Abstract
Background: The majority of patients with myelodysplastic syndromes (MDS) needs regular blood transfusions and becomes transfusion dependent. Blood transfusions temporarily alleviate anemia-related symptoms, but can be accompanied by adverse events, like iron overload. In MDS patients with >20 blood transfusions and plasma ferritin levels >1000 µg/L, (inter)national guidelines advise iron chelation therapy (ICT) to reduce potential organ damage due to transfusion-mediated iron overload. The aim of this study was to determine the adherence to these guidelines, to determine to what extent plasma ferritin levels were monitored in daily practice and which patient-related factors contributed to monitoring plasma ferritin levels during the transfusion period.
Methods: We performed an observational, retrospective, population-based study, using the Hemobase registry, in MDS patients diagnosed between 2005 and 2017. The Hemobase registry is a population-based registry for all hemato-oncological patients diagnosed since 2005 in Friesland, a province of the Netherlands with approximately 650.000 inhabitants. It provides detailed clinical information on diagnosis and follow-up in daily clinical practice. Clinical information on blood transfusions, plasma ferritin measurements, treatment with ICT, and patient-related factors as age, comorbidities (according to the Charlson Comorbidity Index (CCI)) and revised international prognostic scoring system (IPSS-R) risk category was collected from electronic health records. Information about all distributed blood transfusions was available from the laboratory systems. RBC units were administered to patients according to and following national guidelines. Transfusion dependence was defined according to the International Working Group (IWG) 2018 guidelines: low transfusion burden (LTB) or high transfusion burden (HTB). LTB was defined as 3-7 transfusions in a period of 16 weeks; HTB was defined as ≥8 transfusions in a period of 16 weeks. MDS patients with International Prognostic Scoring System (IPSS-R) (very) low and intermediate were categorized as low-risk MDS, and patients with IPSS-R (very) high as high-risk MDS. Logistic regression analyses were performed to analyze the likelihood of monitoring plasma ferritin levels for patients of different subgroups: age >80 years vs. ≤80 y, CCI score ≥2 vs. <2, and IPSS-R high vs. low risk MDS.

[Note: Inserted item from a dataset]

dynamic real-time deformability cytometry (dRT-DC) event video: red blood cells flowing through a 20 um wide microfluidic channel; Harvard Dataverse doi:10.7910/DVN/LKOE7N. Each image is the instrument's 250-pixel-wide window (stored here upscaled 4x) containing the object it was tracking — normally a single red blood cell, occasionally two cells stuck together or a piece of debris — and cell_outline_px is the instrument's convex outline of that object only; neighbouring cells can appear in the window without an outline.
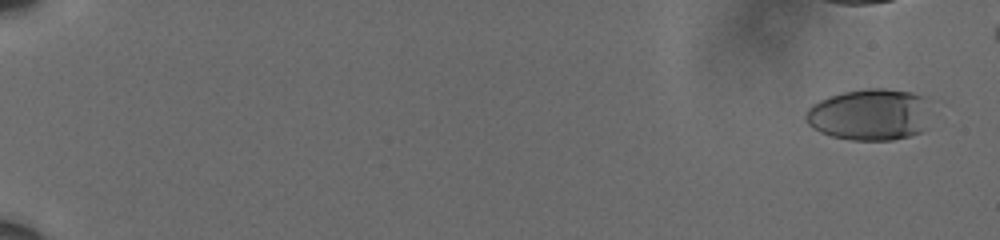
{"species": "human", "species_latin": "Homo sapiens", "temperature_condition": "cold", "stored_images_in_passage": 23, "camera_frame_rate_fps": 3000, "um_per_image_px": 0.085, "donor": {"sex": "male"}, "frame": {"image": 1, "passage_image": 4, "time_ms": 1.0, "image_size_px": [1000, 240], "cell_outline_px": [[928, 100], [920, 132], [908, 136], [892, 140], [852, 140], [832, 136], [820, 132], [812, 128], [808, 124], [804, 116], [808, 108], [812, 104], [820, 100], [844, 92], [864, 88], [884, 88], [912, 92], [924, 96]], "centroid_in_image_um": [73.85, 9.73], "position_along_channel_um": 11.1, "area_um2": 37.17}}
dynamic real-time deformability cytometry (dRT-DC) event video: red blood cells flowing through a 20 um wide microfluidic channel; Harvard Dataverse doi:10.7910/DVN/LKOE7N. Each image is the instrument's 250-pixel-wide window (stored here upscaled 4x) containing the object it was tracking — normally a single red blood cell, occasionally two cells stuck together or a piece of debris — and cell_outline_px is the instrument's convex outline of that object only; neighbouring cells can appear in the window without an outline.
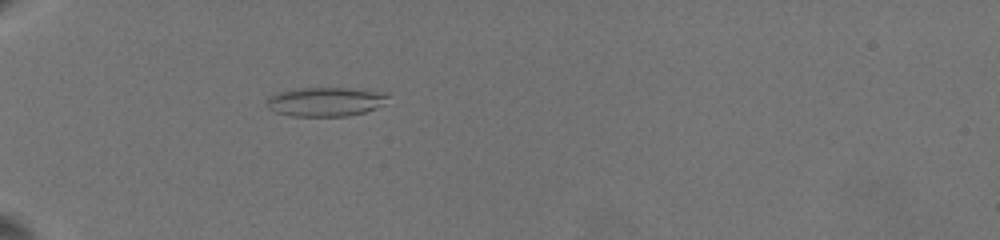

Results: A total of 237 out of 292 MDS patients (81.1%) received at least one transfusion. Plasma ferritin levels were measured at least once in 55.3% (n=131) of these patients (Table 1 and Figure 1). During the first 20 transfusions, plasma ferritin measurements were present in 114 of 237 patients (48.1%). After >20 transfusions, plasma ferritin measurements were present in 51 of 121 patients (42.1%). Age, comorbidities and IPSS-R score were not associated with the likelihood of monitoring plasma ferritin levels. 112 patients were eligible for ICT (i.e. plasma ferritin levels >1000 µg/L or >20 transfusions). ICT was given to 22.3% (n=25) of these patients. Five patients received ICT whilst not fulfilling the criteria according to the guideline. During ICT, plasma ferritin levels were monitored in 60.0% of patients with ICT.
Conclusions: In conclusion, in this population-based study, plasma ferritin levels were measured, irrespective of age, comorbidities and IPSS-R score, in 55% of MDS patients with transfusions. ICT was not given to all eligible patients and during ICT, monitoring of plasma ferritin levels was not performed in all cases.
No relevant conflicts of interest to declare.